Ann Hum Genet. 2013 Jul;77(4):336-43. doi: 10.1111/ahg.12017. Epub 2013 Apr 2.
Charcot-Marie-Tooth (CMT) disease constitutes a clinically and genetically heterogeneous group of hereditary neuropathies characterized by progressive muscular and sensory loss in the distal extremities with chronic distal weakness, deformation of the feet, and loss of deep tendon reflexes. CMT4H is an autosomal recessive demyelinating subtype of CMT, due to mutations in FGD4/FRABIN, for which nine mutations are described to date. In this study, we describe three patients from a consanguineous Tunisian family, presenting with severe, early onset, slowly progressive, autosomal recessive demyelinating CMT, complicated by mild to severe kyphoscoliosis, consistent with CMT4H. In these patients, we report the identification of a novel homozygous frameshift mutation in FGD4: c.514_515insG; p.Ala172Glyfs*27. Our study reports the first mutation identified in FGD4 in Tunisian patients affected with CMT. It further confirms the important clinical heterogeneity observed in patients with mutations in FGD4 and the lack of phenotype/genotype correlations in CMT4H. Our results suggest that FGD4 should be screened in other early-onset CMT subtypes, regardless of the severity of the phenotype, and particularly in patients of consanguineous descent. In Tunisians, as in other populations with high consanguinity rates, screening of genes responsible for rare autosomal recessive CMT subtypes should be prioritized.

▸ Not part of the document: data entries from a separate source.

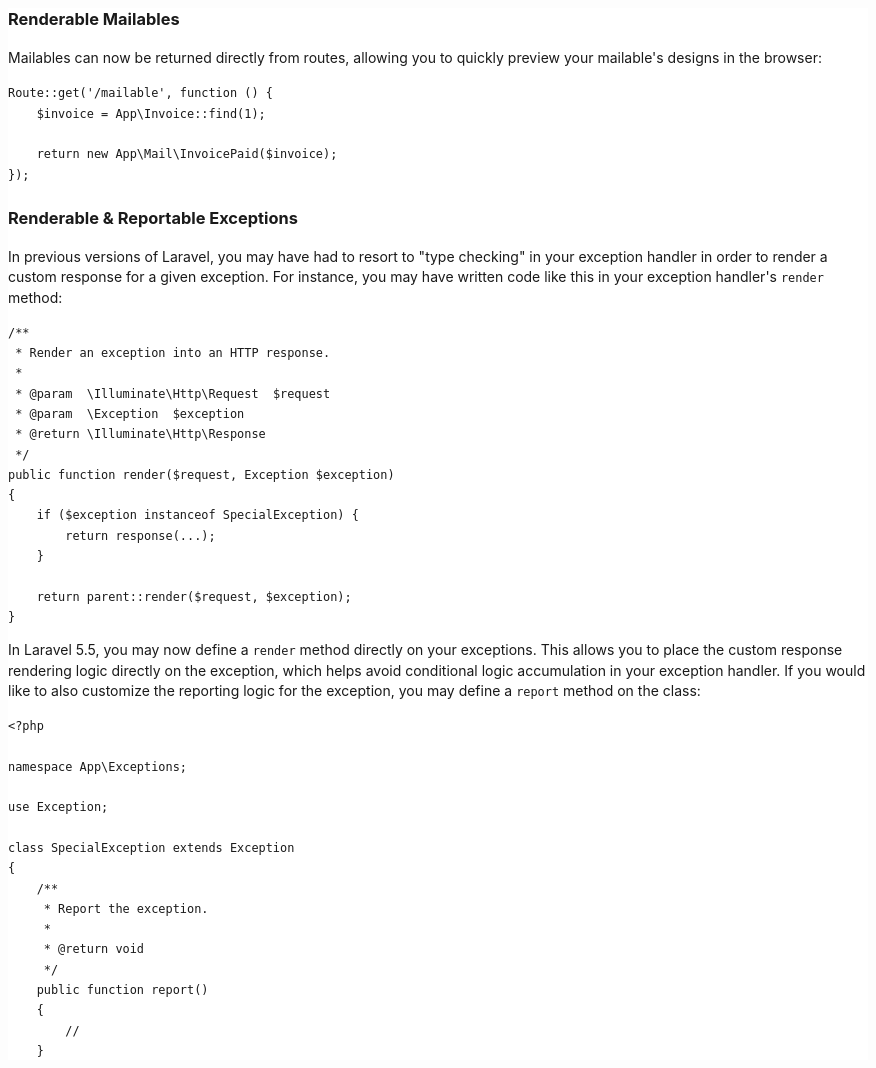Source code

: 
### Renderable Mailables

Mailables can now be returned directly from routes, allowing you to quickly preview your mailable's designs in the browser:

    Route::get('/mailable', function () {
        $invoice = App\Invoice::find(1);

        return new App\Mail\InvoicePaid($invoice);
    });

### Renderable & Reportable Exceptions

In previous versions of Laravel, you may have had to resort to "type checking" in your exception handler in order to render a custom response for a given exception. For instance, you may have written code like this in your exception handler's `render` method:

    /**
     * Render an exception into an HTTP response.
     *
     * @param  \Illuminate\Http\Request  $request
     * @param  \Exception  $exception
     * @return \Illuminate\Http\Response
     */
    public function render($request, Exception $exception)
    {
        if ($exception instanceof SpecialException) {
            return response(...);
        }

        return parent::render($request, $exception);
    }

In Laravel 5.5, you may now define a `render` method directly on your exceptions. This allows you to place the custom response rendering logic directly on the exception, which helps avoid conditional logic accumulation in your exception handler. If you would like to also customize the reporting logic for the exception, you may define a `report` method on the class:

    <?php

    namespace App\Exceptions;

    use Exception;

    class SpecialException extends Exception
    {
        /**
         * Report the exception.
         *
         * @return void
         */
        public function report()
        {
            //
        }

夏科-马里-图思(CMT)病是一组临床和遗传异质性的遗传性神经病,其特征为四肢远端进行性肌肉和感觉丧失,伴有慢性远端肌无力、足部畸形以及深部腱反射消失。CMT4H是CMT的一种常染色体隐性脱髓鞘亚型,由FGD4/FRABIN基因突变引起,迄今为止已描述了9种该基因的突变。在本研究中,我们描述了来自一个突尼斯近亲家庭的3名患者,他们患有严重、早发、缓慢进展的常染色体隐性脱髓鞘CMT,并伴有轻度至重度脊柱侧凸,符合CMT4H的特征。在这些患者中,我们报告在FGD4基因中鉴定出一种新的纯合移码突变:c.514_515insG;p.Ala172Glyfs*27。我们的研究报告了在突尼斯CMT患者中首次鉴定出的FGD4基因突变。这进一步证实了在FGD4基因突变患者中观察到的重要临床异质性以及CMT4H中缺乏表型/基因型相关性。我们的结果表明,无论表型严重程度如何,对于其他早发性CMT亚型,尤其是近亲血统的患者,都应筛查FGD4基因。在突尼斯人中,与其他近亲结婚率高的人群一样,应优先筛查导致罕见常染色体隐性CMT亚型的基因。